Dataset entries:
* * * *

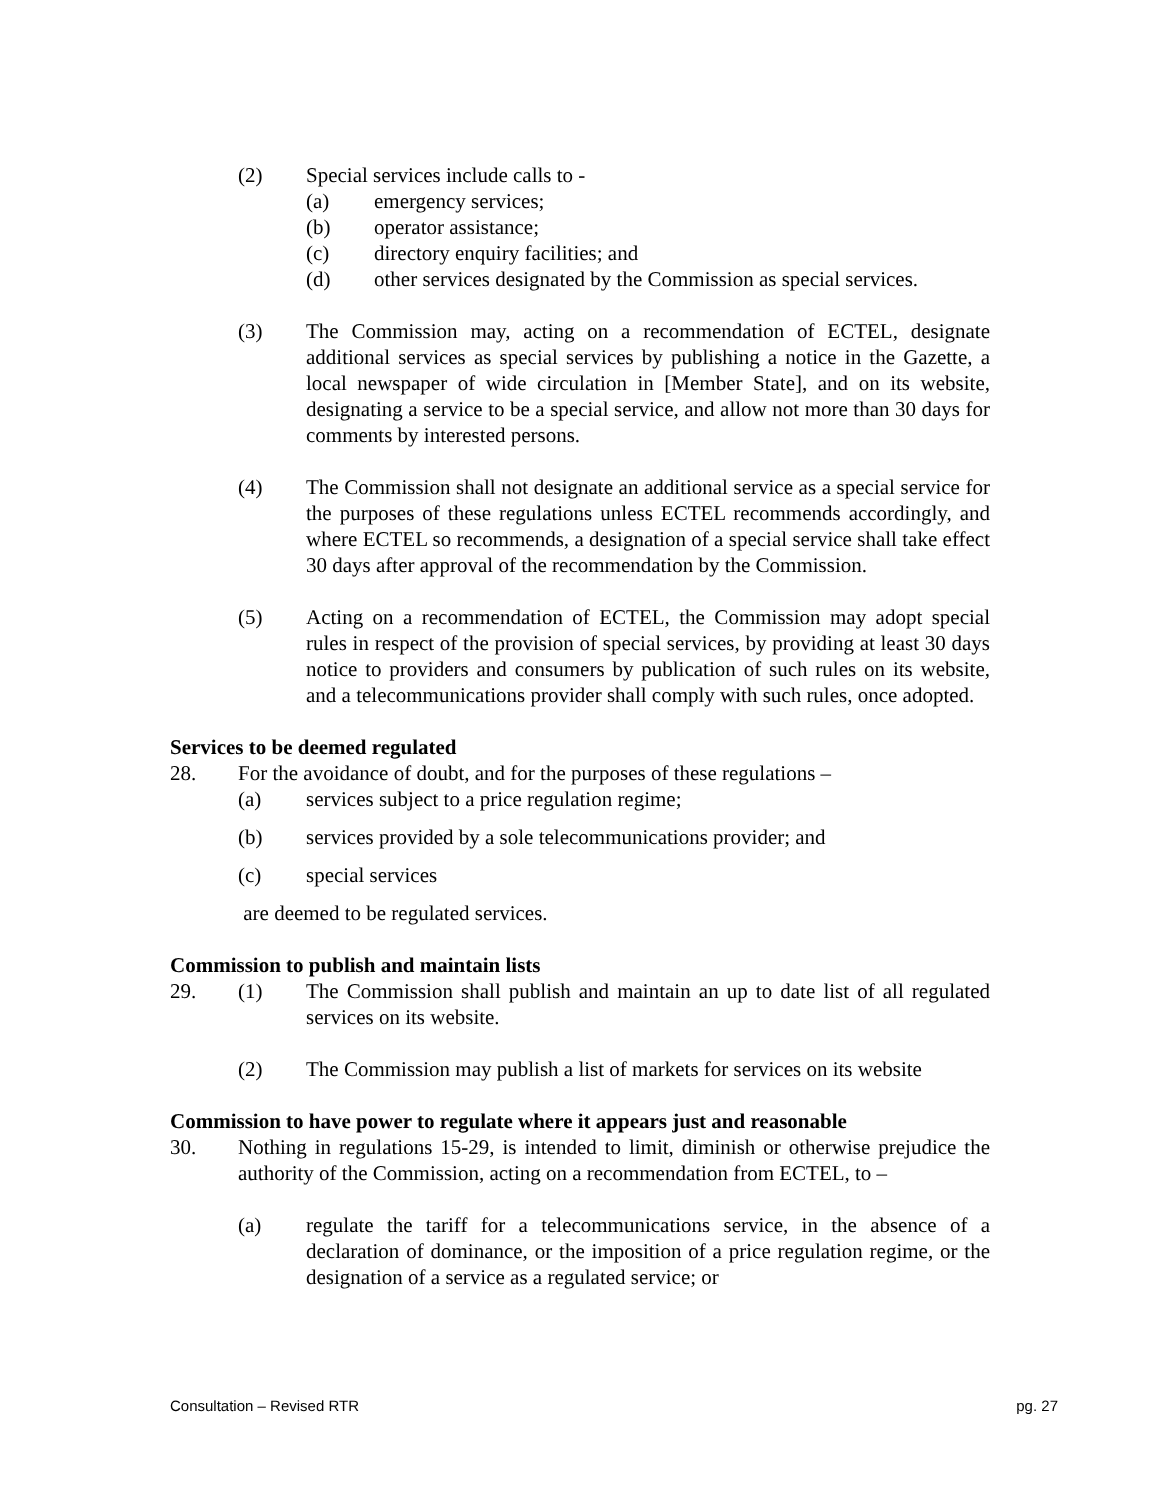(2) Special services include calls to -
(a) emergency services;
(b) operator assistance;
(c) directory enquiry facilities; and
(d) other services designated by the Commission as special services.
(3) The Commission may, acting on a recommendation of ECTEL, designate additional services as special services by publishing a notice in the Gazette, a local newspaper of wide circulation in [Member State], and on its website, designating a service to be a special service, and allow not more than 30 days for comments by interested persons.
(4) The Commission shall not designate an additional service as a special service for the purposes of these regulations unless ECTEL recommends accordingly, and where ECTEL so recommends, a designation of a special service shall take effect 30 days after approval of the recommendation by the Commission.
(5) Acting on a recommendation of ECTEL, the Commission may adopt special rules in respect of the provision of special services, by providing at least 30 days notice to providers and consumers by publication of such rules on its website, and a telecommunications provider shall comply with such rules, once adopted.
Services to be deemed regulated
28. For the avoidance of doubt, and for the purposes of these regulations –
(a) services subject to a price regulation regime;
(b) services provided by a sole telecommunications provider; and
(c) special services
are deemed to be regulated services.
Commission to publish and maintain lists
29. (1) The Commission shall publish and maintain an up to date list of all regulated services on its website.
(2) The Commission may publish a list of markets for services on its website
Commission to have power to regulate where it appears just and reasonable
30. Nothing in regulations 15-29, is intended to limit, diminish or otherwise prejudice the authority of the Commission, acting on a recommendation from ECTEL, to –
(a) regulate the tariff for a telecommunications service, in the absence of a declaration of dominance, or the imposition of a price regulation regime, or the designation of a service as a regulated service; or
Consultation – Revised RTR pg. 27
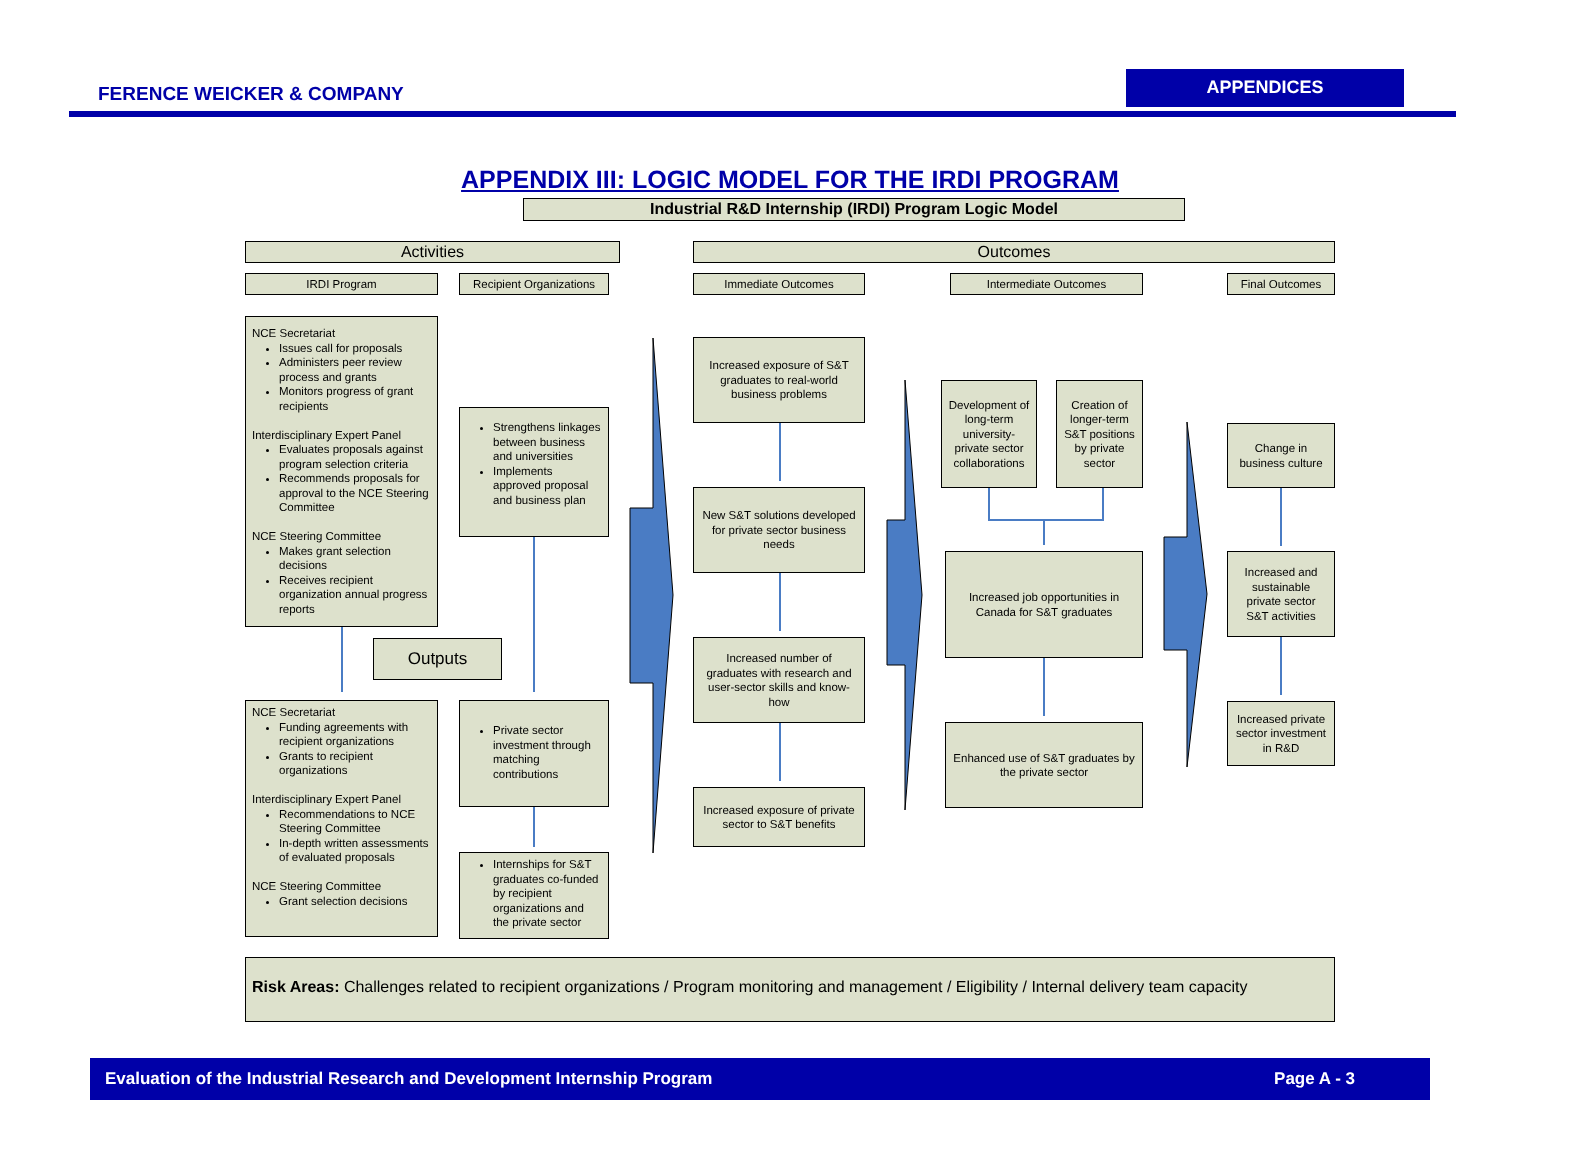FERENCE WEICKER & COMPANY
APPENDICES
APPENDIX III: LOGIC MODEL FOR THE IRDI PROGRAM
Industrial R&D Internship (IRDI) Program Logic Model
Activities Outcomes
IRDI Program
Recipient Organizations
Immediate Outcomes Intermediate Outcomes Final Outcomes
NCE Secretariat
Issues call for proposals
Administers peer review process and grants
Monitors progress of grant recipients
Interdisciplinary Expert Panel
Evaluates proposals against program selection criteria
Recommends proposals for approval to the NCE Steering Committee
NCE Steering Committee
Makes grant selection decisions
Receives recipient organization annual progress reports
Strengthens linkages between business and universities
Implements approved proposal and business plan
Outputs
NCE Secretariat
Funding agreements with recipient organizations
Grants to recipient organizations
Interdisciplinary Expert Panel
Recommendations to NCE Steering Committee
In-depth written assessments of evaluated proposals
NCE Steering Committee
Grant selection decisions
Private sector investment through matching contributions
Internships for S&T graduates co-funded by recipient organizations and the private sector
Increased exposure of S&T graduates to real-world business problems
New S&T solutions developed for private sector business needs
Increased number of graduates with research and user-sector skills and know-how
Increased exposure of private sector to S&T benefits
Development of long-term university-private sector collaborations
Creation of longer-term S&T positions by private sector
Increased job opportunities in Canada for S&T graduates
Enhanced use of S&T graduates by the private sector
Change in business culture
Increased and sustainable private sector S&T activities
Increased private sector investment in R&D
Risk Areas: Challenges related to recipient organizations / Program monitoring and management / Eligibility / Internal delivery team capacity
Evaluation of the Industrial Research and Development Internship Program Page A - 3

* * * *

Retype each record exactly as it appears above and drop the images.

(2) Special services include calls to -
(a) emergency services;
(b) operator assistance;
(c) directory enquiry facilities; and
(d) other services designated by the Commission as special services.
(3) The Commission may, acting on a recommendation of ECTEL, designate additional services as special services by publishing a notice in the Gazette, a local newspaper of wide circulation in [Member State], and on its website, designating a service to be a special service, and allow not more than 30 days for comments by interested persons.
(4) The Commission shall not designate an additional service as a special service for the purposes of these regulations unless ECTEL recommends accordingly, and where ECTEL so recommends, a designation of a special service shall take effect 30 days after approval of the recommendation by the Commission.
(5) Acting on a recommendation of ECTEL, the Commission may adopt special rules in respect of the provision of special services, by providing at least 30 days notice to providers and consumers by publication of such rules on its website, and a telecommunications provider shall comply with such rules, once adopted.
Services to be deemed regulated
28. For the avoidance of doubt, and for the purposes of these regulations –
(a) services subject to a price regulation regime;
(b) services provided by a sole telecommunications provider; and
(c) special services
are deemed to be regulated services.
Commission to publish and maintain lists
29. (1) The Commission shall publish and maintain an up to date list of all regulated services on its website.
(2) The Commission may publish a list of markets for services on its website
Commission to have power to regulate where it appears just and reasonable
30. Nothing in regulations 15-29, is intended to limit, diminish or otherwise prejudice the authority of the Commission, acting on a recommendation from ECTEL, to –
(a) regulate the tariff for a telecommunications service, in the absence of a declaration of dominance, or the imposition of a price regulation regime, or the designation of a service as a regulated service; or
Consultation – Revised RTR pg. 27
FERENCE WEICKER & COMPANY
APPENDICES
APPENDIX III: LOGIC MODEL FOR THE IRDI PROGRAM
Industrial R&D Internship (IRDI) Program Logic Model
Activities Outcomes
IRDI Program
Recipient Organizations
Immediate Outcomes Intermediate Outcomes Final Outcomes
NCE Secretariat
Issues call for proposals
Administers peer review process and grants
Monitors progress of grant recipients
Interdisciplinary Expert Panel
Evaluates proposals against program selection criteria
Recommends proposals for approval to the NCE Steering Committee
NCE Steering Committee
Makes grant selection decisions
Receives recipient organization annual progress reports
Strengthens linkages between business and universities
Implements approved proposal and business plan
Outputs
NCE Secretariat
Funding agreements with recipient organizations
Grants to recipient organizations
Interdisciplinary Expert Panel
Recommendations to NCE Steering Committee
In-depth written assessments of evaluated proposals
NCE Steering Committee
Grant selection decisions
Private sector investment through matching contributions
Internships for S&T graduates co-funded by recipient organizations and the private sector
Increased exposure of S&T graduates to real-world business problems
New S&T solutions developed for private sector business needs
Increased number of graduates with research and user-sector skills and know-how
Increased exposure of private sector to S&T benefits
Development of long-term university-private sector collaborations
Creation of longer-term S&T positions by private sector
Increased job opportunities in Canada for S&T graduates
Enhanced use of S&T graduates by the private sector
Change in business culture
Increased and sustainable private sector S&T activities
Increased private sector investment in R&D
Risk Areas: Challenges related to recipient organizations / Program monitoring and management / Eligibility / Internal delivery team capacity
Evaluation of the Industrial Research and Development Internship Program Page A - 3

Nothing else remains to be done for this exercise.